**TASK BRIEF:**
Copy out every line of the records in which "type" can be found.

Saved entries:
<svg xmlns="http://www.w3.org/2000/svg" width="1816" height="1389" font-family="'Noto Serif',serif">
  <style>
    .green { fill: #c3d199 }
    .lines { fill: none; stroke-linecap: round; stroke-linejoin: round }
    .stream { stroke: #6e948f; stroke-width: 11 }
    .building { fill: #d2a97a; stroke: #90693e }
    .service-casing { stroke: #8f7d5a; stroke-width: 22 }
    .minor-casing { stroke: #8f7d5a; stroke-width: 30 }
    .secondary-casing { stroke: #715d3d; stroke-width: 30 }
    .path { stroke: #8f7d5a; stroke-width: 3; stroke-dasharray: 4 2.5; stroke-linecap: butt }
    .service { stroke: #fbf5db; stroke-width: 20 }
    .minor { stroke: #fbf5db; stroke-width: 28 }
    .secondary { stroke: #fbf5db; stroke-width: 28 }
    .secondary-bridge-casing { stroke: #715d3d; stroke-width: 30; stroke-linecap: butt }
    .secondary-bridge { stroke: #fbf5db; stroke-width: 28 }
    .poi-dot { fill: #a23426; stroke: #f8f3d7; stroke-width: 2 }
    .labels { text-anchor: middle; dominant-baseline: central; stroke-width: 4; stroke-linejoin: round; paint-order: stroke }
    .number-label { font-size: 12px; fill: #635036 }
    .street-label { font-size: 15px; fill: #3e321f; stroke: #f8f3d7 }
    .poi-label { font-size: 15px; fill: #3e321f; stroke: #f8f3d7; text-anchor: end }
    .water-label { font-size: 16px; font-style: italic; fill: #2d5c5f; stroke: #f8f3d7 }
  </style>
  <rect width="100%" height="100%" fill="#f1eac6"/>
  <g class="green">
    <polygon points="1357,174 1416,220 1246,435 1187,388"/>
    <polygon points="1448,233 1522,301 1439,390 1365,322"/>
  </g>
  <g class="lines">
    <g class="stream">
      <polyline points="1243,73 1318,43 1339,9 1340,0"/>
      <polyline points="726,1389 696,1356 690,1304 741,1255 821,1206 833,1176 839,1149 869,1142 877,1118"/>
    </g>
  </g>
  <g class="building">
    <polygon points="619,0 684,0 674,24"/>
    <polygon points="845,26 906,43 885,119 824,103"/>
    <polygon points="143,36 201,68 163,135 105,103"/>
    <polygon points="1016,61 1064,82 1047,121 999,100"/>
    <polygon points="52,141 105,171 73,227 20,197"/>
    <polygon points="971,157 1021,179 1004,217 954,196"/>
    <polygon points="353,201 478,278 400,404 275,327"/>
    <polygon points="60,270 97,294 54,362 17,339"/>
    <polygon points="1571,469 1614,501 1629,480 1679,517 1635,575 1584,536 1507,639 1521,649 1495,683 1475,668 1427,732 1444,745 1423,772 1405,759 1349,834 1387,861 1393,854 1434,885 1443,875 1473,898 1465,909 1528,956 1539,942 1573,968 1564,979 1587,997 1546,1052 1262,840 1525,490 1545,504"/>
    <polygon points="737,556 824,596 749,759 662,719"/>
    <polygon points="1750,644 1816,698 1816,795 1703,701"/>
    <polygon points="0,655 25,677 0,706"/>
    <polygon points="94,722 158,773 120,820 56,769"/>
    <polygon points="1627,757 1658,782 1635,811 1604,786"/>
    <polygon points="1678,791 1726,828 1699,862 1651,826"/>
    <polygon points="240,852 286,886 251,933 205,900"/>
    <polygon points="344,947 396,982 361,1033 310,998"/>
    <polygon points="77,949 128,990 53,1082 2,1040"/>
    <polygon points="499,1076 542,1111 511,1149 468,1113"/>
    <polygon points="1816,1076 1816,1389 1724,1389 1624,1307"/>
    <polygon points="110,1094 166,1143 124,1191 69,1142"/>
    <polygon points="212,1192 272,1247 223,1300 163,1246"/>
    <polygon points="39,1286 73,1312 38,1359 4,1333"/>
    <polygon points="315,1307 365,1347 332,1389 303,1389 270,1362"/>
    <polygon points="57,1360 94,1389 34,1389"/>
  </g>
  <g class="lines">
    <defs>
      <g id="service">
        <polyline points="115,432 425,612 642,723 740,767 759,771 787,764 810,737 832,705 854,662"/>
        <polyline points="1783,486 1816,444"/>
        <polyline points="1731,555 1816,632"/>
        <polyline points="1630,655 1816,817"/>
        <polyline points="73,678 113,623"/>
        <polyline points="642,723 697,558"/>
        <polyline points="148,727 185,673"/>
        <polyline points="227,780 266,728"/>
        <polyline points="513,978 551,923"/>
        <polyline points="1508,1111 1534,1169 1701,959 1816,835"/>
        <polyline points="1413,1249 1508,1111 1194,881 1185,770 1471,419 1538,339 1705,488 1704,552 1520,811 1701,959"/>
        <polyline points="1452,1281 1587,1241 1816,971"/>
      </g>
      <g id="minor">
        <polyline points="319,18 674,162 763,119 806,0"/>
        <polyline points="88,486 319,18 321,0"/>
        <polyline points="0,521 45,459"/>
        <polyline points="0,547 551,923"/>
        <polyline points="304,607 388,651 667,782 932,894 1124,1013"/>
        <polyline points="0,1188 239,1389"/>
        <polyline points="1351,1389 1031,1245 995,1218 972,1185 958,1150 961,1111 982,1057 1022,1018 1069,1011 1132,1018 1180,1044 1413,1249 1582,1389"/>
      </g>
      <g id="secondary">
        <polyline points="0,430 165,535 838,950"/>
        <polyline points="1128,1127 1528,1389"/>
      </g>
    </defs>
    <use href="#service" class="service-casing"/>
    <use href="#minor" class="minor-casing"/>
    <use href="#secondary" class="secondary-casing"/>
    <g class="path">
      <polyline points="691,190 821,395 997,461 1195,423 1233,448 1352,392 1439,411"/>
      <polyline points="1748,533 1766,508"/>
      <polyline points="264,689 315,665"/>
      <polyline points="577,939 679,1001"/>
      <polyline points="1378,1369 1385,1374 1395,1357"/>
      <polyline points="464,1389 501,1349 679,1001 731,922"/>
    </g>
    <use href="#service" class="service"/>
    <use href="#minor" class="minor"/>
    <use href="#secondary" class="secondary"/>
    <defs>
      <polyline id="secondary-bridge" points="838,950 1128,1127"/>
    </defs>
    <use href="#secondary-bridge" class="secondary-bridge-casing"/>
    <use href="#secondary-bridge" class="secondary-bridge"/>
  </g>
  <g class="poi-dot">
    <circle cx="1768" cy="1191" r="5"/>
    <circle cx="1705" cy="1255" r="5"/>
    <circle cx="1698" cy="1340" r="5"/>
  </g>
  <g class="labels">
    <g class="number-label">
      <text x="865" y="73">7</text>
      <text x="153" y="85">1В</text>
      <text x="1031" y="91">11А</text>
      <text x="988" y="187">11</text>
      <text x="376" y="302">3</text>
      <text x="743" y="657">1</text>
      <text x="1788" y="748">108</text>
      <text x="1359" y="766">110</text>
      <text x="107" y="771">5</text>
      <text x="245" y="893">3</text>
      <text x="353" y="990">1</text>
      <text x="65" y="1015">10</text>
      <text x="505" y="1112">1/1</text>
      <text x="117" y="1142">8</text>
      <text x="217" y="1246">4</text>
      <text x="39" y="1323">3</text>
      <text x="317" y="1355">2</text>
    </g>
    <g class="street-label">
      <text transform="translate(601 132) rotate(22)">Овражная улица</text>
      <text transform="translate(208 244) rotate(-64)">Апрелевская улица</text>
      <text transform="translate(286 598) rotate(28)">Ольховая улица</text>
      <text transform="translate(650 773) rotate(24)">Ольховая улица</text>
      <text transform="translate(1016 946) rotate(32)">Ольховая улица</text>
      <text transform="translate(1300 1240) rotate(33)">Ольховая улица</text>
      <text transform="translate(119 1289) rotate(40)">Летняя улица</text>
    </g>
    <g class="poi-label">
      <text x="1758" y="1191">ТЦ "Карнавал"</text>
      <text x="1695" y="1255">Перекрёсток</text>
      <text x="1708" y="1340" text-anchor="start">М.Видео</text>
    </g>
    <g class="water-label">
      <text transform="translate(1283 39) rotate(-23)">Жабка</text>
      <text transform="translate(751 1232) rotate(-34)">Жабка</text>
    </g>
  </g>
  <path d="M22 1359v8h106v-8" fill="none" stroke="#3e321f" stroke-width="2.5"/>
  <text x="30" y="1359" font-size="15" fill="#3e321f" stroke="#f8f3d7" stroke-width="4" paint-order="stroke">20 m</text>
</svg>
--
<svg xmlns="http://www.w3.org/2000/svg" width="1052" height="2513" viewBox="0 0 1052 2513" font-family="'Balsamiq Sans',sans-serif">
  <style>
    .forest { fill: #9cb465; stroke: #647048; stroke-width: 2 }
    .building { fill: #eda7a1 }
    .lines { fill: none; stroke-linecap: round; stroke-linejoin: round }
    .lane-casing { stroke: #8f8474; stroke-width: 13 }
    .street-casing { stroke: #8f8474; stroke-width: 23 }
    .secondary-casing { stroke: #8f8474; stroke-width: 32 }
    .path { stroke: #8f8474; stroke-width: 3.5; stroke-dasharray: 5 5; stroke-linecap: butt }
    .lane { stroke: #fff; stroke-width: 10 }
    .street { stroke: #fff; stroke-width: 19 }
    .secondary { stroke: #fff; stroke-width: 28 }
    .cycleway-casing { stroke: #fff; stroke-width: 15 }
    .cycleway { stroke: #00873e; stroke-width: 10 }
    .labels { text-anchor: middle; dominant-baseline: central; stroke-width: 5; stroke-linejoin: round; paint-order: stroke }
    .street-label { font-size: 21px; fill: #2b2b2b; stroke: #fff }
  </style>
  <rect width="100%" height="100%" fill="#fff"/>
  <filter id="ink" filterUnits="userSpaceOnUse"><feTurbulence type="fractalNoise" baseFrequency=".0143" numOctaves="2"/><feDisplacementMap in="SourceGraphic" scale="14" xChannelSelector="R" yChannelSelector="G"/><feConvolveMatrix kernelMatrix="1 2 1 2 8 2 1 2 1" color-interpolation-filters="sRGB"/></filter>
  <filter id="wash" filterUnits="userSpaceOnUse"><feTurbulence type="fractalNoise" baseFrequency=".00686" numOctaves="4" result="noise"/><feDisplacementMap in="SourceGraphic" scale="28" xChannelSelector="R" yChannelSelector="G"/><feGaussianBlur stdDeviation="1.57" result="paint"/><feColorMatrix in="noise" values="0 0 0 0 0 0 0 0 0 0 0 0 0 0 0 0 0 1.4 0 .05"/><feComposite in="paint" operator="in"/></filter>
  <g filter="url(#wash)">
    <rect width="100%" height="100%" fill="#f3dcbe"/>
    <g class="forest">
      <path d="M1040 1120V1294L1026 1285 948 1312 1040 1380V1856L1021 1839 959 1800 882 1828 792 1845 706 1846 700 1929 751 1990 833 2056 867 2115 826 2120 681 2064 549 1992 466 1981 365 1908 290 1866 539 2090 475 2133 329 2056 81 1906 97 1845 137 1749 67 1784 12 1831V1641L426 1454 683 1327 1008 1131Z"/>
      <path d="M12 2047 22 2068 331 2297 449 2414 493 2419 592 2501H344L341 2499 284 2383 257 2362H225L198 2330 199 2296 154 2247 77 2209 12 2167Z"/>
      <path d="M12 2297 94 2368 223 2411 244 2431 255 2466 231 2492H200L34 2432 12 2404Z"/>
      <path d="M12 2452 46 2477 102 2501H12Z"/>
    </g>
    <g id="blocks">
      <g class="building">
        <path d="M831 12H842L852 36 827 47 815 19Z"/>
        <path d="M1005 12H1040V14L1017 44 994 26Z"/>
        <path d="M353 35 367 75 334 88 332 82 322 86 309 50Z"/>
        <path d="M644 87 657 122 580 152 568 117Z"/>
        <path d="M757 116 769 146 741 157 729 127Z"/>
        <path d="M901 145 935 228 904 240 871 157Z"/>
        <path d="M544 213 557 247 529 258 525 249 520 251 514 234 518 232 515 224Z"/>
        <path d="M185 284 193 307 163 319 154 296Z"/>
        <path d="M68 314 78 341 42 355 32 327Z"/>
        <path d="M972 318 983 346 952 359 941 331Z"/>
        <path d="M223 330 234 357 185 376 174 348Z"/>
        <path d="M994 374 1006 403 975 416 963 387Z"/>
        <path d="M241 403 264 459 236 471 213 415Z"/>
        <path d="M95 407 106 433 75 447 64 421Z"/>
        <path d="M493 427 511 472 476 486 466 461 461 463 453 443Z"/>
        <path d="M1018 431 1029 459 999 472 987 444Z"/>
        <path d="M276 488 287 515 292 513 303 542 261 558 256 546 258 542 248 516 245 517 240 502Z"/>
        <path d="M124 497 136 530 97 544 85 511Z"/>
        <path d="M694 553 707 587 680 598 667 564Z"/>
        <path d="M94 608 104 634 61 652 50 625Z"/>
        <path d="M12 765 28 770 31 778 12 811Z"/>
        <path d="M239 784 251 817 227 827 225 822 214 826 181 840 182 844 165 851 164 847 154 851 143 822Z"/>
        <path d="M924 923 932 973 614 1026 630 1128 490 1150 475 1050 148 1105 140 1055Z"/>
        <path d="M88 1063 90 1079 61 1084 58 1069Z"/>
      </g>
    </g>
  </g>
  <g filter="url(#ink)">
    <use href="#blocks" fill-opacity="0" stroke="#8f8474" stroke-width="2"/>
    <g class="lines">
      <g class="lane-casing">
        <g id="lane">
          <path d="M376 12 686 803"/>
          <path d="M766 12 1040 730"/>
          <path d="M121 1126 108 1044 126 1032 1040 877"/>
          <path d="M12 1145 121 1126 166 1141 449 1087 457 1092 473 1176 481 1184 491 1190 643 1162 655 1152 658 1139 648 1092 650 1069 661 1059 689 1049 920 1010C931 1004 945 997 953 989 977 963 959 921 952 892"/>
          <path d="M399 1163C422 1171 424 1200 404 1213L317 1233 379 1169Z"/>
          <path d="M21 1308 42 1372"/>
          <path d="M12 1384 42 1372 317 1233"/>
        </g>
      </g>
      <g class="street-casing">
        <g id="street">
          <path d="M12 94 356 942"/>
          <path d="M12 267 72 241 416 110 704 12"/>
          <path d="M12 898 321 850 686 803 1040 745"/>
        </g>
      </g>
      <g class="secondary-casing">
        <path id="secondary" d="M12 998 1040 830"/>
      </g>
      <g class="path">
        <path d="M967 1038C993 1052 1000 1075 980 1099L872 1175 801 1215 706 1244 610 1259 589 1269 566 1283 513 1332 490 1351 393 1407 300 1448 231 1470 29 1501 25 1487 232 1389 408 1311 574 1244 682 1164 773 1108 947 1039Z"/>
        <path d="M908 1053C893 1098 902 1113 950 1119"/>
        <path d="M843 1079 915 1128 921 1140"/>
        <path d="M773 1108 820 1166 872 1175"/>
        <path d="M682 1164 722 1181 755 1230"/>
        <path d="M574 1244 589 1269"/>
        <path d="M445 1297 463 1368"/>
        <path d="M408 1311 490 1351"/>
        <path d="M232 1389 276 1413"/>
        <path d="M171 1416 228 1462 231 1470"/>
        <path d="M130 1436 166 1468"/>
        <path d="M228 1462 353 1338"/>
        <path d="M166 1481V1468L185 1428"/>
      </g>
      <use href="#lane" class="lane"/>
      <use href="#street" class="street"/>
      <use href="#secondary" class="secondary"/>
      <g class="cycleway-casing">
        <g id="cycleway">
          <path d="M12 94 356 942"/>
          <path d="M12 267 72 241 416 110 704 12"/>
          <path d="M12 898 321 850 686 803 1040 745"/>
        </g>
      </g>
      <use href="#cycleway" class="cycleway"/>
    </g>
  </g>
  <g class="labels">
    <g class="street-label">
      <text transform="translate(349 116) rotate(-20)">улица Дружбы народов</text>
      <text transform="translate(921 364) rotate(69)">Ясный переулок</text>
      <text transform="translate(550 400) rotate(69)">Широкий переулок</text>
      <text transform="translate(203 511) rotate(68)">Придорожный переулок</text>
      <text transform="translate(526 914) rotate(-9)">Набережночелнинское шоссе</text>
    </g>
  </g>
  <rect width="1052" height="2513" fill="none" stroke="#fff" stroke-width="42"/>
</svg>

**TASK SOLUTION:**
  <filter id="ink" filterUnits="userSpaceOnUse"><feTurbulence type="fractalNoise" baseFrequency=".0143" numOctaves="2"/><feDisplacementMap in="SourceGraphic" scale="14" xChannelSelector="R" yChannelSelector="G"/><feConvolveMatrix kernelMatrix="1 2 1 2 8 2 1 2 1" color-interpolation-filters="sRGB"/></filter>
  <filter id="wash" filterUnits="userSpaceOnUse"><feTurbulence type="fractalNoise" baseFrequency=".00686" numOctaves="4" result="noise"/><feDisplacementMap in="SourceGraphic" scale="28" xChannelSelector="R" yChannelSelector="G"/><feGaussianBlur stdDeviation="1.57" result="paint"/><feColorMatrix in="noise" values="0 0 0 0 0 0 0 0 0 0 0 0 0 0 0 0 0 1.4 0 .05"/><feComposite in="paint" operator="in"/></filter>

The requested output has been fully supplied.